■ **PROBLEM STATEMENT**
Put every one of the entries below into a two-column CSV with the header row entry_text,reading. Each entry gets one row, with its wording in the first field and its answer in the second; quote every field and replace any line break inside a field with a space.

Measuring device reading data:
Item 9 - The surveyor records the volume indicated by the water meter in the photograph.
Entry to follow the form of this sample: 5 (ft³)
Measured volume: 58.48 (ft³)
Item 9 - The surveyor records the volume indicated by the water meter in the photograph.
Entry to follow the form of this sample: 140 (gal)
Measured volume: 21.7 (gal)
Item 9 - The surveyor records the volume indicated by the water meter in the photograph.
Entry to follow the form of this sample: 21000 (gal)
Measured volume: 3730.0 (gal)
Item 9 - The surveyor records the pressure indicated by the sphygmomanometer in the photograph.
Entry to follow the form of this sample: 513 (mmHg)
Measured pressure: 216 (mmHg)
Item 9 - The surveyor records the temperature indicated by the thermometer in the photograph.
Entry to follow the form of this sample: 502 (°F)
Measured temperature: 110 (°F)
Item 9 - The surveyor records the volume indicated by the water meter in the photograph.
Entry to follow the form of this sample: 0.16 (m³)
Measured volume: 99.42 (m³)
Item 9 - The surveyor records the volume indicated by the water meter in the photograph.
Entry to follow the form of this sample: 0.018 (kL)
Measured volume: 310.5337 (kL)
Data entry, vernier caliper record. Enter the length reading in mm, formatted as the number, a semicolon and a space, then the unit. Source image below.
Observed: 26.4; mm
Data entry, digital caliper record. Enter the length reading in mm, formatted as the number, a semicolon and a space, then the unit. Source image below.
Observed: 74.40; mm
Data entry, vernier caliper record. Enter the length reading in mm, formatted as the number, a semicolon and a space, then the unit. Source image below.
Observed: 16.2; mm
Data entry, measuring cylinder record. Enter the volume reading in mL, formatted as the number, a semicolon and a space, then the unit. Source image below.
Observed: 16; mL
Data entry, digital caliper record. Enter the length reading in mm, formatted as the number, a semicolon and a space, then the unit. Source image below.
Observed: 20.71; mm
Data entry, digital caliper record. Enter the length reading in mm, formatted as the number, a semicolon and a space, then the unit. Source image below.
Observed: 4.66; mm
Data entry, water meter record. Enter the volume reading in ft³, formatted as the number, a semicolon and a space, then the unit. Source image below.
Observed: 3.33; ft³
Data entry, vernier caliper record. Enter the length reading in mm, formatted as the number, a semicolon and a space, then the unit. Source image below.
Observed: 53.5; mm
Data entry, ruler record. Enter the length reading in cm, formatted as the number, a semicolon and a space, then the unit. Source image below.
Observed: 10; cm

■ **COMPLETED EXERCISE**
entry_text,reading
"Item 9 - The surveyor records the volume indicated by the water meter in the photograph. Entry to follow the form of this sample: 5 (ft³) Measured volume:","58.48 (ft³)"
"Item 9 - The surveyor records the volume indicated by the water meter in the photograph. Entry to follow the form of this sample: 140 (gal) Measured volume:","21.7 (gal)"
"Item 9 - The surveyor records the volume indicated by the water meter in the photograph. Entry to follow the form of this sample: 21000 (gal) Measured volume:","3730.0 (gal)"
"Item 9 - The surveyor records the pressure indicated by the sphygmomanometer in the photograph. Entry to follow the form of this sample: 513 (mmHg) Measured pressure:","216 (mmHg)"
"Item 9 - The surveyor records the temperature indicated by the thermometer in the photograph. Entry to follow the form of this sample: 502 (°F) Measured temperature:","110 (°F)"
"Item 9 - The surveyor records the volume indicated by the water meter in the photograph. Entry to follow the form of this sample: 0.16 (m³) Measured volume:","99.42 (m³)"
"Item 9 - The surveyor records the volume indicated by the water meter in the photograph. Entry to follow the form of this sample: 0.018 (kL) Measured volume:","310.5337 (kL)"
"Data entry, vernier caliper record. Enter the length reading in mm, formatted as the number, a semicolon and a space, then the unit. Source image below. Observed:","26.4; mm"
"Data entry, digital caliper record. Enter the length reading in mm, formatted as the number, a semicolon and a space, then the unit. Source image below. Observed:","74.40; mm"
"Data entry, vernier caliper record. Enter the length reading in mm, formatted as the number, a semicolon and a space, then the unit. Source image below. Observed:","16.2; mm"
"Data entry, measuring cylinder record. Enter the volume reading in mL, formatted as the number, a semicolon and a space, then the unit. Source image below. Observed:","16; mL"
"Data entry, digital caliper record. Enter the length reading in mm, formatted as the number, a semicolon and a space, then the unit. Source image below. Observed:","20.71; mm"
"Data entry, digital caliper record. Enter the length reading in mm, formatted as the number, a semicolon and a space, then the unit. Source image below. Observed:","4.66; mm"
"Data entry, water meter record. Enter the volume reading in ft³, formatted as the number, a semicolon and a space, then the unit. Source image below. Observed:","3.33; ft³"
"Data entry, vernier caliper record. Enter the length reading in mm, formatted as the number, a semicolon and a space, then the unit. Source image below. Observed:","53.5; mm"
"Data entry, ruler record. Enter the length reading in cm, formatted as the number, a semicolon and a space, then the unit. Source image below. Observed:","10; cm"